Selon l'article 2019, alinéa 3 du Code civil, la transmission des droits résultant du contrat de fiducie, doit, à peine de nullité, donner lieu à un écrit enregistré dans
les mêmes conditions que celles applicables au contrat de fiducie, énoncées par les alinéas précédents de la norme. Il en résulte tout d'abord que la transmission
finale doit être enregistrée dans le délai d'un mois à compter de sa date au service des impôts du fiduciaire ou au service des impôts des non-résidents si le
fiduciaire n'est pas domicilié en France (C. civ., art. 2019, al. 1er). Cette formalité soulève trois séries de questions. Tout d'abord, quant à son utilité. En effet, le
contrat de fiducie, qui indique nécessairement la durée du transfert et la composition du patrimoine fiduciaire, a dû faire l'objet d'un enregistrement préalable.
Néanmoins, ce second enregistrement présente une utilité propre principalement en raison de la date de la transmission finale, laquelle peut être différente de
celle prévue dans le contrat initial (par ex., à la suite d'une révocation du constituant ou d'une renonciation du bénéficiaire), ou de la composition nouvelle du
patrimoine fiduciaire. La seconde question a trait à l'auteur ou aux auteurs de l'écrit constatant la transmission. Dès lors que la formalité initiale de
l'enregistrement incombe au fiduciaire (V. JCl. Civil Code, Art. 2011 à 2030, fasc. 10 ou Notarial Répertoire, V° Fiducie, fasc. 10 ou Banque – Crédit – Bourse,
fasc. 785), la même règle doit valoir pour l'enregistrement de la transmission finale. C'est donc également au fiduciaire de dresser l'acte de transmission. Celle-ci
n'impliquant pas la réitération d'un accord de volonté entre le fiduciaire et le bénéficiaire ou le constituant (V. n° 77 ), il pourra s'agir d'un acte rédigé
unilatéralement par le fiduciaire. La troisième question a trait au domaine d'application de la formalité. Celle-ci est applicable quel que soit le destinataire de la
transmission, qu'il s'agisse du constituant, du tiers-bénéficiaire ou du fiduciaire lui-même. C'est ainsi qu'en matière de fiducie-sûreté sans entiercement, le
créancier étant lui-même le fiduciaire, la transmission des droits du patrimoine fiduciaire au patrimoine propre du fiduciaire justifie également cette mesure (V.
M. Mignot, Droit des sûretés : Montchrestien 2010, n° 3110).
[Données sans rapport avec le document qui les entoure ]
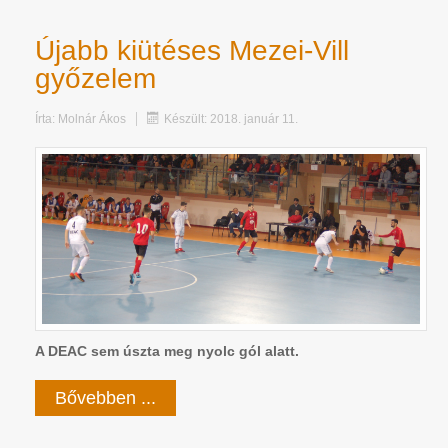
Újabb kiütéses Mezei-Vill
győzelem
Írta:
Molnár Ákos
Készült: 2018. január 11.
A DEAC sem úszta meg nyolc gól alatt.
Bővebben ...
84. – Immeubles et autres biens assujettis à un formalisme particulier –


Le formalisme spécifique de droit privé régissant le transfert initial de certains biens qui composeraient le patrimoine fiduciaire est applicable, par un effet de
miroir, à la dévolution finale des biens. C'est ainsi que le retransfert d'immeubles nécessitera le respect des règles de la publicité foncière. Doivent également être
observées les règles propres à la mutation des navires, des bateaux, des aéronefs et des véhicules automobiles, tout comme les règles régissant le transfert des
actions et des parts sociales (sur ces différents aspects, V. A. Arsac, La propriété fiduciaire : nature et régime, n° 495).

85. – Registre national des fiducies –


Aucune disposition législative ou réglementaire n'impose une démarche auprès de l'autorité en charge du registre national des fiducies, lors de l'extinction du
contrat de fiducie. Une telle information sur la cessation de la fiducie aurait été utile dans les différents cas d'extinction anticipée du contrat, l'extinction étant
également le point de départ de la durée de 10 ans pendant laquelle les informations sont conservées (V. D. n° 2010-219, 2 mars 2010, art. 3 : JO 4 mars 2010,
texte n° 40. – JCl. Civil Code, Art. 2011 à 2030, fasc. 10 ou Notarial Répertoire, V° Fiducie, fasc. 10 ou Banque – Crédit – Bourse, fasc. 785).